Indeed, there is no evidence on the records that he was denied his retirement benefits except those that the respondent has conceded it is owing him. See the evidence of DW.1 who testified on behalf of the respondent by stating unequivocally that:
“At the time the plaintiff was retired he had not put in the number of years to entitle him for pension. The plaintiff did not collect his retirement benefits.”

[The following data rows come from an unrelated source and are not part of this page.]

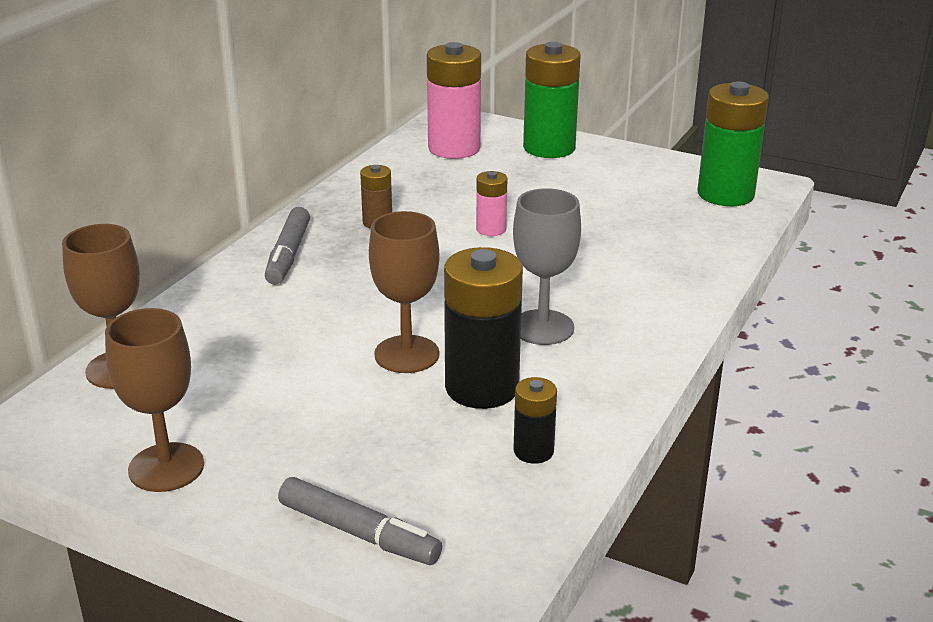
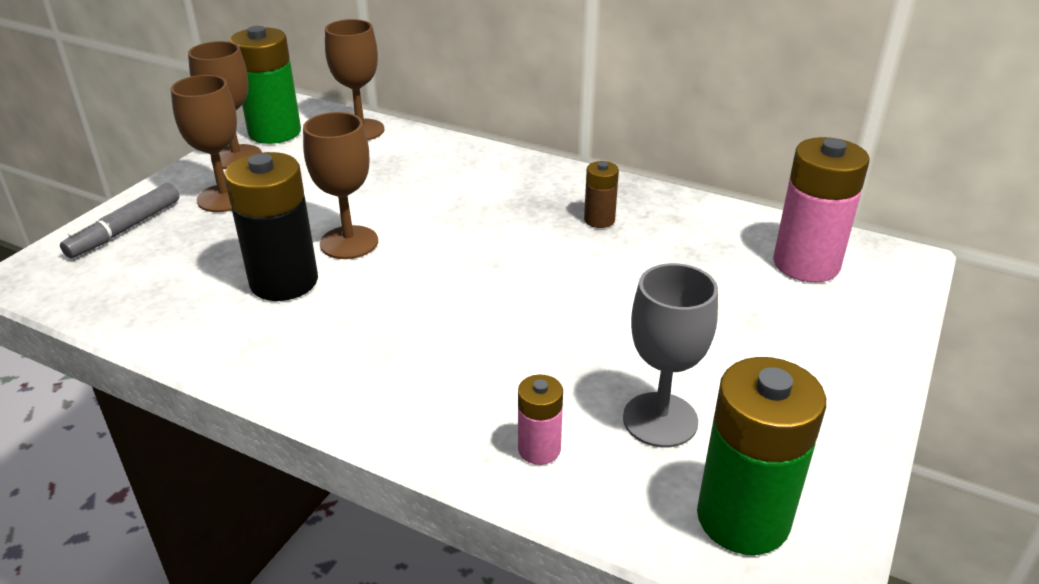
camera: 90 degrees right, 5 degrees up
grey marker [265,207,310,285] -> none
pink battery [476,171,507,236] -> pink battery moved to [518,375,563,465]
grey goblet [513,188,581,345] -> grey goblet moved to [623,263,718,448]
black battery [514,377,557,464] -> none
green battery [523,42,581,158] -> green battery moved to [229,26,301,144]
none -> brown goblet [171,75,237,212]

From the foregoing, it is palpably obvious that appellant is not entitled to pension having put in only 9 years and that he has on his own volition not yet collected his retirement benefits due to him. There is no evidence to the contrary from the appellant. The appellant clearly, in my firm view, does not fall into the category of staff entitled to pension as stipulated by section 3 of the Pensions Decree No. 104 of 1979. Hence, I take the firm view that the appellant’s counsel’s argument on the applicability of the Pensions Decree is clearly misconceived.
Counsel to the appellant has in his brief erroneously contended that the court below decided the case as if same were a case of wrongful dismissal. Be it noted that the fulcrum upon which revolved the decision of this case is a well established principle of law that a court cannot impose in an ordinary contract of service a willing servant on an unwilling master and this was what was established by the two main authorities used in deciding the appeal before it, namely Ogboh v. U.B.N. (supra) at page 671, and Chukwumah v. Shell Petroleum Development Co. (supra) at page 560.

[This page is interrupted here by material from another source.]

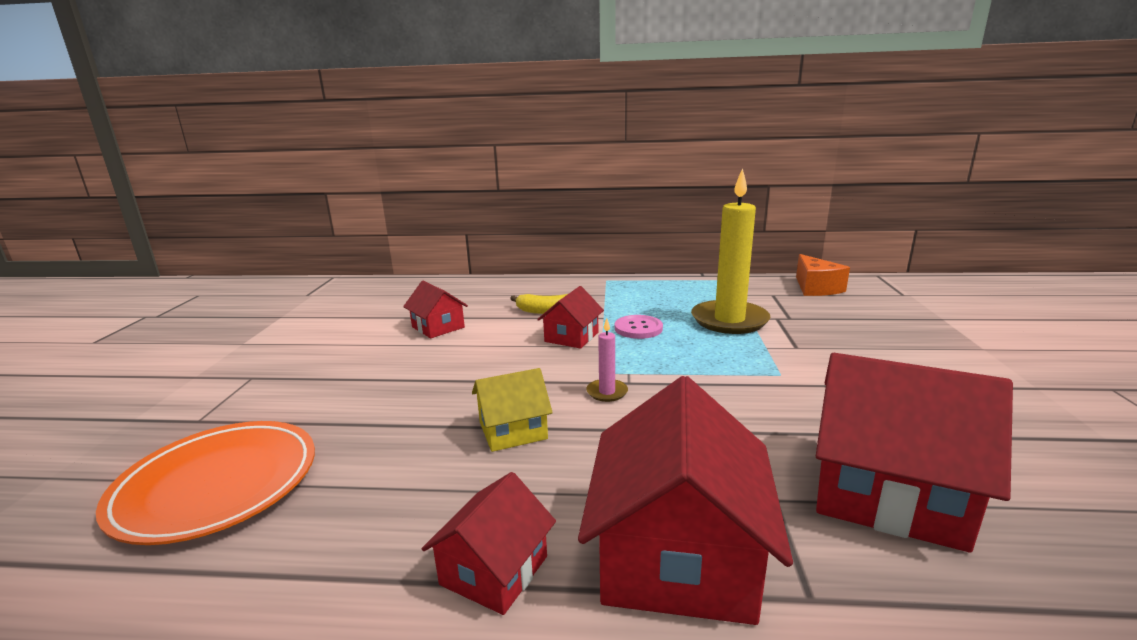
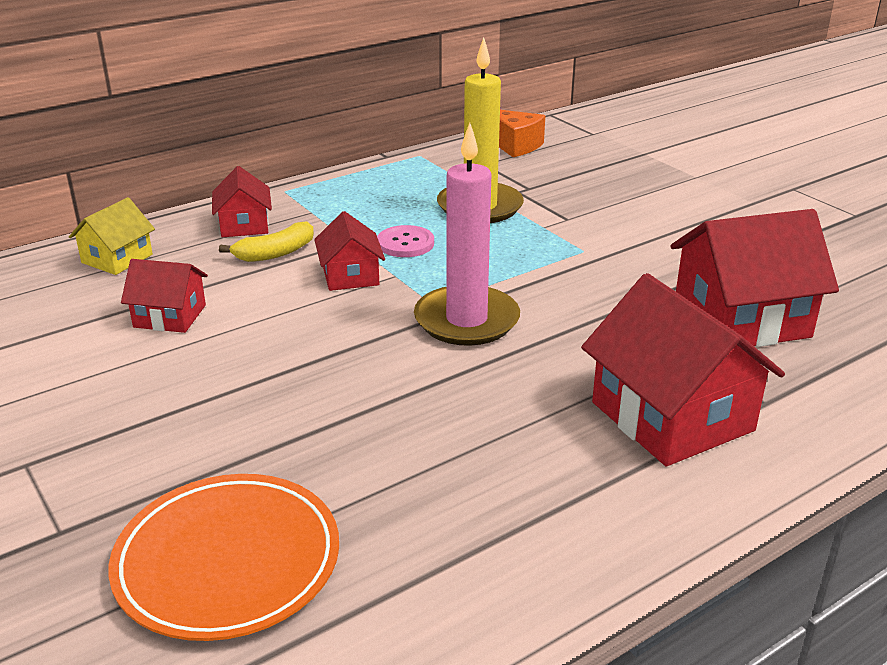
camera: 40 degrees left, 10 degrees up
red house [422,472,556,615] -> red house moved to [212,166,272,237]
yellow house [472,368,553,452] -> yellow house moved to [69,197,155,275]
pink candle [586,318,628,402] -> pink candle [414,123,520,346], size x2.34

In Chukwumah’s case (supra) at page 539 which border also on the issue of wrongful termination of appointment, Ogundare, J.S.C. delivering the leading judgment stated thus:
“The general law is that the court will not grant specific performance of a contract of service. Therefore a declaration of the effect that a contract of service still subsists will rarely be made. Special circumstances will be required before a declaration is made and its making will normally be in the discretion of the court. There is a long line of cases in support of this proposition of law. Such special circumstances have been held to arise where the contract of employment has a legal or statutory flavour, thus putting over and above ordinary master and servant relationship.”

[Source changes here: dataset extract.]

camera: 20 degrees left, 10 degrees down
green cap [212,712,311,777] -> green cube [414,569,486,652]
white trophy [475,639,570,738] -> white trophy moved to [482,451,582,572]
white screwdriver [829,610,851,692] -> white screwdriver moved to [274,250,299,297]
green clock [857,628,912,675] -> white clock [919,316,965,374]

See also Samuel Igbe v. Governor of Bendel State (1983) 1 SCNLR 73, (1983) 2 S.C. 114 where this court refused to order reinstatement of a member of the public service commission who was removed in gross violation of the relevant provisions of the constitution but ordered payment of damages because supervening events made it impossible for the said member to return to his post. As in the instant case no specific circumstances to warrant reinstatement of the appellant existed, (See Francis v. Kuala Lumpur Councillors (1962) 1 WLR 1411; Hill v. Parsons and Co. (1971) 3 All E.R. (1345) the order of reinstatement made by the lower court was properly set aside by the court below and I so hold.
In the result, my answer to the lone issue is rendered in the affirmative.
For all I have been saying, I find no merit in this appeal which therefore fails and is dismissed by me. I award N 10,000.00 costs to the respondent.